Bad im Weißwurscht-MeerDreimal kippt Kornbichler Eis in den Kutter. Dann ist das Brät fertig. Mit seinen Händen schaufelt er die Masse batzenweise in den Trichter des Abfüllers. Währenddessen zieht sein Bruder Franz den Schweinedarm am Rohr der Maschine auf und knotet ihn am anderen Ende zu. Der Abfüller klackert los. Und wenig später schlabbert eine sechs Meter lange Weißwurscht-Kette quasi von alleine in eine Kiste. Diese hieven die Metzger umgehend zum dampfenden Bottich und schütten die Weißen ins 72 Grad warme Salzwasser. Es ist ein Weißwurscht-Meer.
Nach einer knappen halben Stunde kommen die Weißwürste kurz zum Abschrecken ins Eiswasser. Franz Kornbichler lässt unterdessen eine Querstange an einer Wandhalterung einrasten. Dann hängt er die 150 Paar sorgfältig nebeneinander daran auf und trägt sie wie einen guten Freund über die Schulter gestützt zur Kühlung. Hier lagern die Weißwürste nun bei zwei bis drei Grad Celsius.
Inzwischen ist es dreiviertel sieben geworden. Während die Messer der Metzger hacken, der Kutter rattert, der Abfüller klackert und nun Schweinswürstel ausspuckt, richtet eine Verkäuferin im Laden die Wurst- und Fleisch-Theke her.

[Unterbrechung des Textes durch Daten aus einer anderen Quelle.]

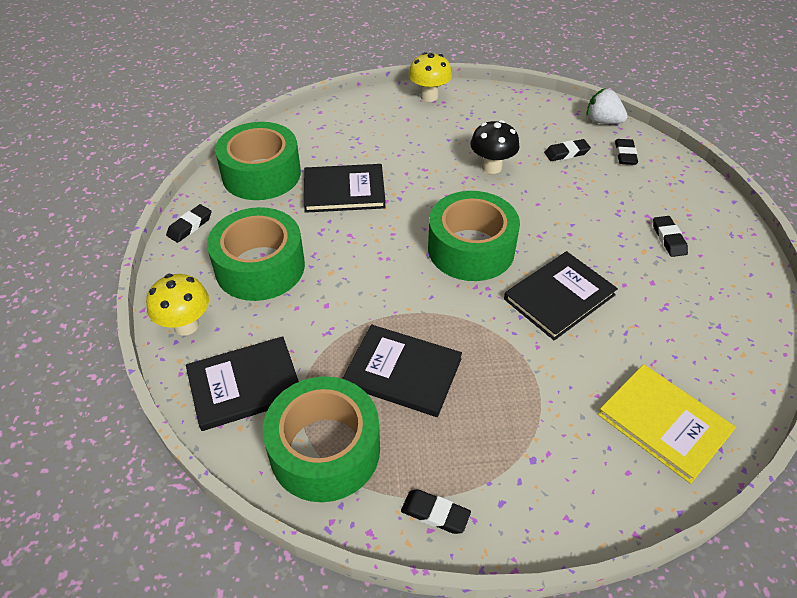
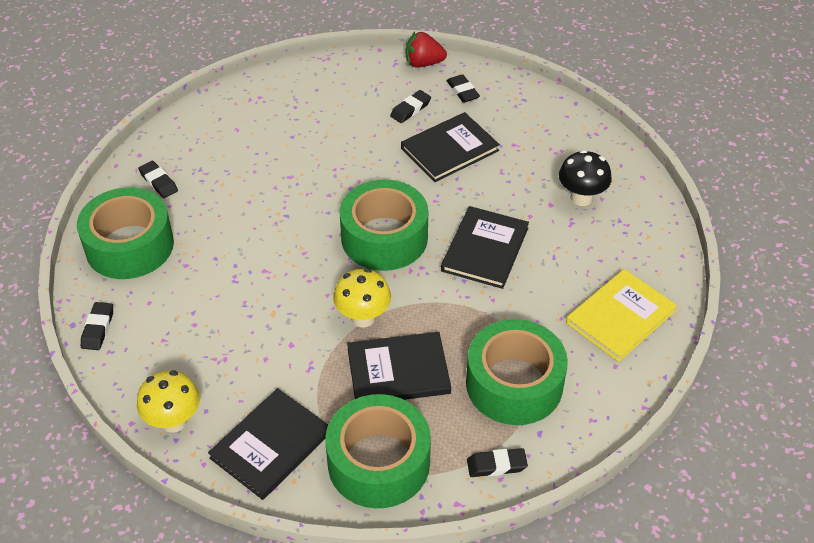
camera: 30 degrees left, 0 degrees up
green tape [207,207,305,301] -> green tape moved to [466,319,568,425]
black book [304,164,386,213] -> black book moved to [401,112,500,182]
yellow mushroom [408,52,452,102] -> yellow mushroom moved to [333,268,391,327]
black mushroom [470,120,520,174] -> black mushroom moved to [559,150,612,206]
white strawberry [587,88,628,124] -> red strawberry [406,32,447,68]
yellow book [598,364,736,484] -> yellow book turned 60 degrees counterclockwise [566,269,677,362]
black eraser [653,216,688,257] -> black eraser moved to [138,161,178,198]

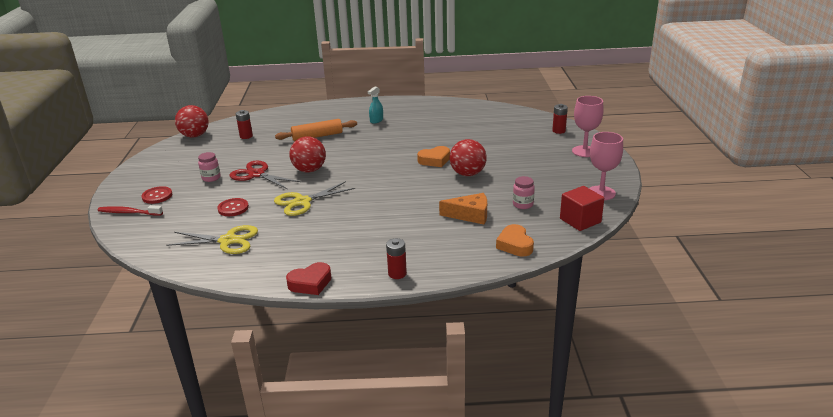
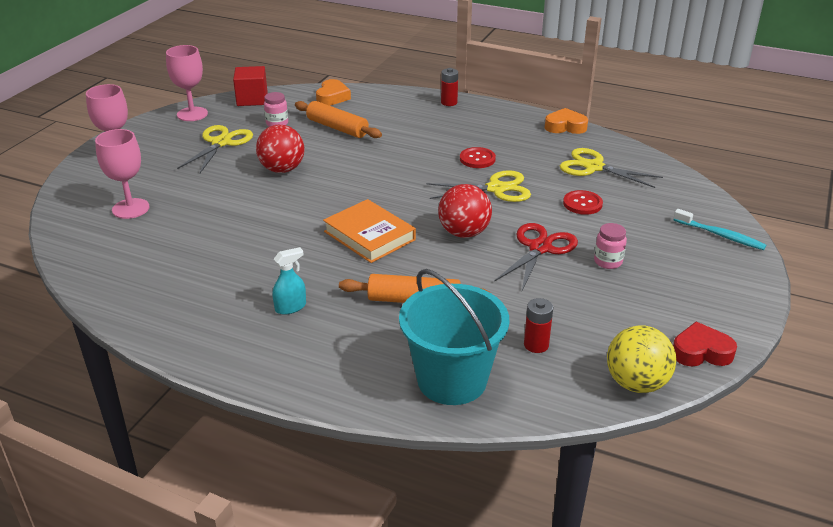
camera: 155 degrees left, 5 degrees up
red toothbrush [98,205,163,216] -> turquoise toothbrush [673,209,767,250]
red button [141,186,172,204] -> red button moved to [460,147,496,168]
red ball [175,105,209,138] -> yellow ball [607,325,676,393]
red scissors [230,161,301,189] -> red scissors turned 120 degrees counterclockwise [494,223,578,290]
red heart [286,262,331,295] -> red heart moved to [673,322,737,366]
orange heart [417,146,450,167] -> orange heart moved to [545,108,588,134]
orange cheese [439,193,487,224] -> orange rolling pin [295,101,382,138]
red battery [552,104,568,134] -> none
none -> pink goblet [95,129,150,219]
none -> yellow scissors [177,125,253,173]
none -> orange book [323,199,416,263]
none -> turquoise bucket [399,269,509,405]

Dienstags öffnet die Metzgerei um acht Uhr. Traditionalisten behaupten, wenn die Kirchenglocke zwölf Uhr mittags schlage, sei der allerspäteste Zeitpunkt des Tages, um ein Paar Weiße zu zuzeln. Den Straßlacher Metzgern ist das ehrlich gesagt wurscht. Schließlich geht es ihnen um die Wurscht und nicht um Wurscht-Romantik. Kornbichler sagt, er esse Weißwurscht oft abends, wenn überhaupt. Denn eigentlich sei er gar nicht so der „Weißwurscht-Fan". „Ich muss sie ja fast jeden Tag bei der Arbeit probieren."